The First Known Transfer Printed Enamel (c. 1750) & the Development of Transfer Printing

 

Success to the British Fisheries, 1750-51, probably Birmingham.
12.4 cm wide, 9.8 cm high held by the V&A.

This is the earliest known example of the transfer-printing process on enamel. The transfer-print is in red, on white enamel with a copper base, and framed in a gilt metal frame.

As an early example, the process hasn’t been mastered yet, and the lines were a little powdery and needed to be over-painted in places. The plaque is held by the V&A, who state that it 'commemorates the foundation by Royal Charter of the "Free British Fishery Society" or British Herring Fishery Company, on 25 October 1750'. The design is similar to other Birmingham enamels of this period, including the picturing of swans, which was a re-used motif on Birmingham enamels.

Engravers known to be working on producing prints to transfer onto enamel at this time were John Brooks and Robert Hancock.*

Development of Transfer Printing
Enamel plaque of the King of Prussia by J. Sadler of Liverpool, c. 1758.
Sold at Bonham's in 2009 for £1,920.

Transfer printing was the process of applying copperplate prints to the surface of enamel. It was possibly developed in Liverpool in about 1749, as was claimed by two engravers of the town, John Sadler and Guy Green.*14* Whether this was true or not, John Sadler produced a variety of transfer printed enamels till about the 1770s (image above), as well as prints on earthenware.

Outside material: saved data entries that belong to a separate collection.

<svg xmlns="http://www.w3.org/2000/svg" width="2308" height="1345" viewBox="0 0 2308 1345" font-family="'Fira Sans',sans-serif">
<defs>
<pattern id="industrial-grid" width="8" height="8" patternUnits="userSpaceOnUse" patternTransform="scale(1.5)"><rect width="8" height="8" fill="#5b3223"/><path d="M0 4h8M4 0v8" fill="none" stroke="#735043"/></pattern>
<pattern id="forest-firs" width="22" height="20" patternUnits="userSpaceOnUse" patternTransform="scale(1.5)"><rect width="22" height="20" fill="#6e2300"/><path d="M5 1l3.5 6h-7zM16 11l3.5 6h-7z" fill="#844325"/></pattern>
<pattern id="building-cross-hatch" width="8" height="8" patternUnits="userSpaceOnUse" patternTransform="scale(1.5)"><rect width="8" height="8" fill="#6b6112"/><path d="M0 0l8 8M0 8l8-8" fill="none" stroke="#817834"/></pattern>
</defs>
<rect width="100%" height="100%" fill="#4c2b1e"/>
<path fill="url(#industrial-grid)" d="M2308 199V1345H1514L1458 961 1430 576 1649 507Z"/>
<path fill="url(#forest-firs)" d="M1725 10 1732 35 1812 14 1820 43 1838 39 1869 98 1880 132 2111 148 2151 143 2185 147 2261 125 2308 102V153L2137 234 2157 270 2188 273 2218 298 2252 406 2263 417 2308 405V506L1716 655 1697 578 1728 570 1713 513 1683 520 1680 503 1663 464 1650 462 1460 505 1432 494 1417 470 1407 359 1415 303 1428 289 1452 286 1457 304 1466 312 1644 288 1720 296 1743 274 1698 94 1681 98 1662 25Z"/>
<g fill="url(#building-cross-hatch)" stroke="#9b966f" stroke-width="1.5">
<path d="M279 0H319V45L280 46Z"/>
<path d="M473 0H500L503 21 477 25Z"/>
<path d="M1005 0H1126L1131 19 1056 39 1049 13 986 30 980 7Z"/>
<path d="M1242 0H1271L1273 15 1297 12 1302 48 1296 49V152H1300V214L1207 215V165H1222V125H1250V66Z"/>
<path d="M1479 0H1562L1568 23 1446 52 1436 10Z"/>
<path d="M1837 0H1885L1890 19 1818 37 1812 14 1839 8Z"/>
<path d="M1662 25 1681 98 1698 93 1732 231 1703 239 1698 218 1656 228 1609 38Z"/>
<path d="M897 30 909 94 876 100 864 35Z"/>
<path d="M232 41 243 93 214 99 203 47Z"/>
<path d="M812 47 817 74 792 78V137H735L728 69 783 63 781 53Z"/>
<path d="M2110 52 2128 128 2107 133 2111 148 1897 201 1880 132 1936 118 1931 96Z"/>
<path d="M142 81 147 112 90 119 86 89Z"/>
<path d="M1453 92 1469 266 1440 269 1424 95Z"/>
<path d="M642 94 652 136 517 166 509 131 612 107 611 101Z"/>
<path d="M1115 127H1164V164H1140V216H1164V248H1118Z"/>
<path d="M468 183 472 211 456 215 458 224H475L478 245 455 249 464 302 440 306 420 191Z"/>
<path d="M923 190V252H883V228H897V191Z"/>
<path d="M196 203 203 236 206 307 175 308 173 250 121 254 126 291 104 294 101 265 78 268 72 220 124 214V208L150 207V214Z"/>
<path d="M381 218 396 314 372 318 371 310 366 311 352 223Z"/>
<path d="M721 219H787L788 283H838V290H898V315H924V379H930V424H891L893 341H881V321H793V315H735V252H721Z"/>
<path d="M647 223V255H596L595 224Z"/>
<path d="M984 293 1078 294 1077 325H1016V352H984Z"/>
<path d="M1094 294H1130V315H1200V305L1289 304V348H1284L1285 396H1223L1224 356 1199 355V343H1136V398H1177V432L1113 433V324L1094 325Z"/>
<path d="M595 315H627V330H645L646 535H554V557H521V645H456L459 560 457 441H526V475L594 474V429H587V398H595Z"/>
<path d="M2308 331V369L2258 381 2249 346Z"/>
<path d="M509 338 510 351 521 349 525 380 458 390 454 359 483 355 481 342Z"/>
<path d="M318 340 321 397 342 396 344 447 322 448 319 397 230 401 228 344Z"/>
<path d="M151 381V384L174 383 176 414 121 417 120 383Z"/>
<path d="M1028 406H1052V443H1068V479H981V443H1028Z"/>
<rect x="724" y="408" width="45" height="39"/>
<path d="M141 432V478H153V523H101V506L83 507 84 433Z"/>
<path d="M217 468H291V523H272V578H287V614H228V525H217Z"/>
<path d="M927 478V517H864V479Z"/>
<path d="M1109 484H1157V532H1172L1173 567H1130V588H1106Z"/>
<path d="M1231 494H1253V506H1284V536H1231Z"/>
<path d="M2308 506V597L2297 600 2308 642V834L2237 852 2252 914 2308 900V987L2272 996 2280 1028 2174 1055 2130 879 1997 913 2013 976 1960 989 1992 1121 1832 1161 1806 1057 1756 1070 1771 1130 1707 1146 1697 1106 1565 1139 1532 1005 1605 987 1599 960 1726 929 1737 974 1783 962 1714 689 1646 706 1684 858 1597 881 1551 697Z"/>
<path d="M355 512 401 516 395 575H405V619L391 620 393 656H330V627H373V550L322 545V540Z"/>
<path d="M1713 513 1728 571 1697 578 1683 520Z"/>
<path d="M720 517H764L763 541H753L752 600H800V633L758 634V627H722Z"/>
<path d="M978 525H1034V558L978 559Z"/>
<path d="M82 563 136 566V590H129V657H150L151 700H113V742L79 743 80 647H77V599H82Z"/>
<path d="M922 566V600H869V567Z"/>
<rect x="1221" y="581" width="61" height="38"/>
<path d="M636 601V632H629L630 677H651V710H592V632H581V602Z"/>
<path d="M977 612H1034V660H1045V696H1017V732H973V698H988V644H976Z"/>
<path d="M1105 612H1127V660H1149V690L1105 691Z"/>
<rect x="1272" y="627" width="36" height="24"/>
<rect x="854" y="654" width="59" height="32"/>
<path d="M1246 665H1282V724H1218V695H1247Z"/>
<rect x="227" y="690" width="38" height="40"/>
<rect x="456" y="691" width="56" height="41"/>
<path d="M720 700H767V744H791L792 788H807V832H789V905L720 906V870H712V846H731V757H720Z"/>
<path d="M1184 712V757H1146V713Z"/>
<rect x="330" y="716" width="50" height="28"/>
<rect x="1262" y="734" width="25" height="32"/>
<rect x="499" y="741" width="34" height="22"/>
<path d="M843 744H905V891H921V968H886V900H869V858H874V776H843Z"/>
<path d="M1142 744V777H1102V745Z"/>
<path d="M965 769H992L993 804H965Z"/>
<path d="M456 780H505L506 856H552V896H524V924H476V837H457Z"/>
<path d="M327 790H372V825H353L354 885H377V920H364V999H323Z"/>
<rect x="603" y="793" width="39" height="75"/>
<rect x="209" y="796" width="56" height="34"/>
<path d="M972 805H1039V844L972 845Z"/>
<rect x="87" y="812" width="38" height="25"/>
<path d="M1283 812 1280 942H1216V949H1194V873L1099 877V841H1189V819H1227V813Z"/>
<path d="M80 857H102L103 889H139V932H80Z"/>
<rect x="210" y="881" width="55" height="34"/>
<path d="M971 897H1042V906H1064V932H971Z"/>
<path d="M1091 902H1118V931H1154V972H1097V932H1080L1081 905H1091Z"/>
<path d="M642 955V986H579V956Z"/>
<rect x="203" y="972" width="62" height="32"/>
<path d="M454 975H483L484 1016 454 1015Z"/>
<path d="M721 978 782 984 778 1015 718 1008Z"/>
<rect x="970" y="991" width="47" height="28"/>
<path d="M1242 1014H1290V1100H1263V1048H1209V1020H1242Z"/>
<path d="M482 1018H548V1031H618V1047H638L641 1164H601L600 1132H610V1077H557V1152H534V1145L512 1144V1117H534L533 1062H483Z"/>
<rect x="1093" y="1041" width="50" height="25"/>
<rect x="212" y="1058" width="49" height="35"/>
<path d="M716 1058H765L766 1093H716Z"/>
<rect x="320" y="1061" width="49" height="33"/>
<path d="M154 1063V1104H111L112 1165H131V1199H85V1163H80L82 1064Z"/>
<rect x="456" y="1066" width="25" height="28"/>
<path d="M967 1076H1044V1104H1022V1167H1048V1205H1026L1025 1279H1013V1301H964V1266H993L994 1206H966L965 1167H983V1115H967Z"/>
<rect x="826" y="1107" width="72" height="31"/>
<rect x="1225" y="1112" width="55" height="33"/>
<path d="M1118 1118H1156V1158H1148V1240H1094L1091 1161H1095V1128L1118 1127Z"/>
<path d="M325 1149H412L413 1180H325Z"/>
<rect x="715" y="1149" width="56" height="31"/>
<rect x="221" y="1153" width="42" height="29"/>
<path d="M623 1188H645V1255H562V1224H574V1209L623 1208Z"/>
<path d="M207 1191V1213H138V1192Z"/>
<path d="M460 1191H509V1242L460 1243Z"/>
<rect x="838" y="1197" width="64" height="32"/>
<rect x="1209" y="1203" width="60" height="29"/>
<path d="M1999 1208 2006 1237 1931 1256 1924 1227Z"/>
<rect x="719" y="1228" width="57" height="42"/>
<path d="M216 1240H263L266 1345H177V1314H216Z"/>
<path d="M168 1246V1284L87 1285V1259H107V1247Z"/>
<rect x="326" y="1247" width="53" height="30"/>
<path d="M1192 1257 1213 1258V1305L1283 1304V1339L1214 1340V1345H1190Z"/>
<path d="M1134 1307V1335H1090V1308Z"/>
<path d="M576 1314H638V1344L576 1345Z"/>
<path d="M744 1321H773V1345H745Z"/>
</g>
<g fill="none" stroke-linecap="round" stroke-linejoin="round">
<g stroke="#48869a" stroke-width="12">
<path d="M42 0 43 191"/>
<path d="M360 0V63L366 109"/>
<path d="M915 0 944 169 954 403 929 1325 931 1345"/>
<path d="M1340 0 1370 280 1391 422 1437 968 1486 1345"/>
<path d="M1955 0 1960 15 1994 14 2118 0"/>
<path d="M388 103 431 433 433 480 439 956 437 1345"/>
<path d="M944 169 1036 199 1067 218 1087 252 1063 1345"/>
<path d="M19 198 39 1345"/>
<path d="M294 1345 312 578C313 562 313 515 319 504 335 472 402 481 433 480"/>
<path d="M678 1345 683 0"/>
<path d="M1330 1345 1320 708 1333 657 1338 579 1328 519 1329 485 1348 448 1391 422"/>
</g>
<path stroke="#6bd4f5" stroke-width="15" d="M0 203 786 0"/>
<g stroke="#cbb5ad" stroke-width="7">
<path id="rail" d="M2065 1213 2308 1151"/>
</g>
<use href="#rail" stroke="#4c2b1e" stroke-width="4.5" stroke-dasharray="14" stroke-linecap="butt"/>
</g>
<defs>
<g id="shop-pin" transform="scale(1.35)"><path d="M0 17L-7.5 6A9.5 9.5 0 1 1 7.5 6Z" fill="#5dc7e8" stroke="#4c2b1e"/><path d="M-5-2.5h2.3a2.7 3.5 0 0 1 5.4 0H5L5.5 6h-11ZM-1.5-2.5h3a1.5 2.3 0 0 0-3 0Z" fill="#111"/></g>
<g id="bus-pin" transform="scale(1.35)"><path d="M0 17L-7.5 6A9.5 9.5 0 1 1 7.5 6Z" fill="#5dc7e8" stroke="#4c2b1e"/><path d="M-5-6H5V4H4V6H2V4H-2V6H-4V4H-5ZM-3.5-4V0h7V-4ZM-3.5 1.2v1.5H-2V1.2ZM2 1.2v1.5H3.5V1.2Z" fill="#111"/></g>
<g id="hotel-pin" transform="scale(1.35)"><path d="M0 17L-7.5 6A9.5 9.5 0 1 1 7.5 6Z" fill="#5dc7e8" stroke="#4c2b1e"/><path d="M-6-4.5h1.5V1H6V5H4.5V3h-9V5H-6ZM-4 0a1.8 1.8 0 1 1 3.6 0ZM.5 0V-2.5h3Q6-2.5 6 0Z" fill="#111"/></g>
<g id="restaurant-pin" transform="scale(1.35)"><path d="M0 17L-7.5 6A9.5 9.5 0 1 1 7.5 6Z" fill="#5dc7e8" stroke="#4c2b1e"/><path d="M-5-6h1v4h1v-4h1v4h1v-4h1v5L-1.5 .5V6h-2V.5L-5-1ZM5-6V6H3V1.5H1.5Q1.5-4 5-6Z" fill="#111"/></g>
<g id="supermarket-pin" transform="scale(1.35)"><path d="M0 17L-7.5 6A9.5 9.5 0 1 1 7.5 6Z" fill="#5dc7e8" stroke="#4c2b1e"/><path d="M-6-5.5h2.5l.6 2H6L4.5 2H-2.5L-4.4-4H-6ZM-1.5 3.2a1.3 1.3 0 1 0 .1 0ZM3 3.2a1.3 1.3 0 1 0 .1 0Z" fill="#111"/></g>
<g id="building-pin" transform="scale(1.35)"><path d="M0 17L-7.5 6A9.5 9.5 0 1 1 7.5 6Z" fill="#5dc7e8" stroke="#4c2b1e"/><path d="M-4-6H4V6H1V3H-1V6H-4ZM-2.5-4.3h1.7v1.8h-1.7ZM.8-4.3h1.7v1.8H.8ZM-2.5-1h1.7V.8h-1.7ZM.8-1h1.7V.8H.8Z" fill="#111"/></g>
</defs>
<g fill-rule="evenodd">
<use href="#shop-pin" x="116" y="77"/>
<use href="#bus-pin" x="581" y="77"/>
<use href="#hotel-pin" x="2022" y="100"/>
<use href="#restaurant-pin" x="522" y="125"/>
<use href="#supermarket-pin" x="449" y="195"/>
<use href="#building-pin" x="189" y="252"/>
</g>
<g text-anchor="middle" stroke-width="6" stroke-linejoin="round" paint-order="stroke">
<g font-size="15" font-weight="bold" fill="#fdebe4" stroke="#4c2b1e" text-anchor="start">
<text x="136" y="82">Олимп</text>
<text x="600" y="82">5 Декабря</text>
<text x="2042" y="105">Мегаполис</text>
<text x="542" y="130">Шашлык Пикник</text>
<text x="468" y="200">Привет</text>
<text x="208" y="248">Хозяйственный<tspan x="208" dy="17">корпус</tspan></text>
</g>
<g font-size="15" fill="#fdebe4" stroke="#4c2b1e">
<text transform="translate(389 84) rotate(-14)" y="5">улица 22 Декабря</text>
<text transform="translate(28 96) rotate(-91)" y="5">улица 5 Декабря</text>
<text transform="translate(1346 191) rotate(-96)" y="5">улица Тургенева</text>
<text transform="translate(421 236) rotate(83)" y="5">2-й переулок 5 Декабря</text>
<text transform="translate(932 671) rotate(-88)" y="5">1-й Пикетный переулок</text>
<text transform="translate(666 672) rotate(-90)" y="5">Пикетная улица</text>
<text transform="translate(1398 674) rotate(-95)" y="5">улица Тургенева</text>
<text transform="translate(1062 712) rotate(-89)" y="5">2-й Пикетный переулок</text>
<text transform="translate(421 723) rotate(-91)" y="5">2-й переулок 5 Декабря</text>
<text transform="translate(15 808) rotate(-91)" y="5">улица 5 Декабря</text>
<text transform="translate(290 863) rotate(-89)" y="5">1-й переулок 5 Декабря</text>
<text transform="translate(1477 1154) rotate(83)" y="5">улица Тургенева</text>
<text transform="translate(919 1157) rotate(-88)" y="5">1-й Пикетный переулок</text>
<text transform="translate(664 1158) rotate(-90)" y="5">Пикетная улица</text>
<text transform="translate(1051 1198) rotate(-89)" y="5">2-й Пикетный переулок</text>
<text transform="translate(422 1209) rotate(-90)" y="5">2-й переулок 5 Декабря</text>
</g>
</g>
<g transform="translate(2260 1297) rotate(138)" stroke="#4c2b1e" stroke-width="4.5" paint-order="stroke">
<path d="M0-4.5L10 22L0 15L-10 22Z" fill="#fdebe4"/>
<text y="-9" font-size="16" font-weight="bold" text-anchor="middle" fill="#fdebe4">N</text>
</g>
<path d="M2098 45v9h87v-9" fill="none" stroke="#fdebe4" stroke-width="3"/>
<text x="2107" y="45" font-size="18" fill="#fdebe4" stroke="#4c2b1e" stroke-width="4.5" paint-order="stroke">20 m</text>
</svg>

The earliest known surviving transfer printed enamel (above) is generally thought to have been made in Birmingham. In 1751 a Birmingham-based engraver, John Brooks, attempted to take out a patent for the process but a year later apologised in the local newspaper, Aris's Birmingham Gazette, that 'he never intended to encourage a Monopoly in that Branch of the Trade', suggesting that it was not his invention and was already being practiced in Birmingham.*15* Brooks later moved to London and formed a partnership with Stephen Theodore Jansen and Henry Delamain in setting up the Battersea enamel manufactory producing printed enamels.*16

Base of snuff-box with transfer print of owl and birds, c. 1758-60.
Probably Birmingham made, see more on this print here.


The trade continued in Birmingham under several makers, and one of the largest enamel makers was John Taylor, possibly employing up to 200 people across the enamelling and gilding trades. As well a painting enamel boxes, Taylor's manufactory produced transfer-printed enamel. Lady Shelburne visited the enamelling part of Taylor's factory in 1766 and described the transfer printing of enamel:

At Mr. Taylor's we met again, and he made and enamel'd a landscape on the top of a box before us, which he afterwards gave me as a curiosity from my having seen it done. The method of doing it is this: a stamping instrument managed only by one woman first impresses the picture on paper, which paper is then laid even upon a piece of white enamel and rubbed hard with a knife or instrument like it, till it is marked upon the box. Then there is spread over it with a brush some metallic colour reduced to a fine powder which adheres to the moist part, and, by putting it afterwards into an oven for a few minutes, the whole is completed by fixing the colour.*17*

The Battersea factory in London was open between 1753 and 1756. Although transfer printing had been conducted in Birmingham for at least two years already, many of the early Birmingham transfer prints were overpainted, so Battersea goods were the first time London shoppers saw and bought transfer-printed enamels. Horace Walpole wrote to his friend Richard Bentley in 1755 sending him ‘trifling snuff box’ which he sent to a friend as a ‘sample of the new manufacture at Battersea, which is done with copper-plates' and Walpole had his own ‘cabinet of enamels’ where he displayed intriguing samples of the manufacture.*18* After the closure of the Battersea factory in 1756, they advertised their remaining stock for sale, which included:

A quantity of beautiful enamel, coloured and uncoloured, […] and never yet exhibited to the public view, consisting of snuff boxes of all sizes, of great variety of patterns, […], very proper ornaments for the cabinets of the curious, bottle-tickets, with chains for all sorts of liquors and of different subjects, watch-cases, tooth-pick-cases, coat and sleeve buttons and other curiosities.*19*

Bottle ticket, probably Battersea made 1753-1756.
Sold at Bonhams in 2019 for £956.



Notes
* The plaque (top image) is sometimes claimed to have been designed by the London-based engraver Louis Philippe Boitard, but this is not currently evidenced. Victorian and early 1900s scholars thought that only London produced these goods, which has since been disproved. See Susan Benjamin, English Enamel Boxes (1978).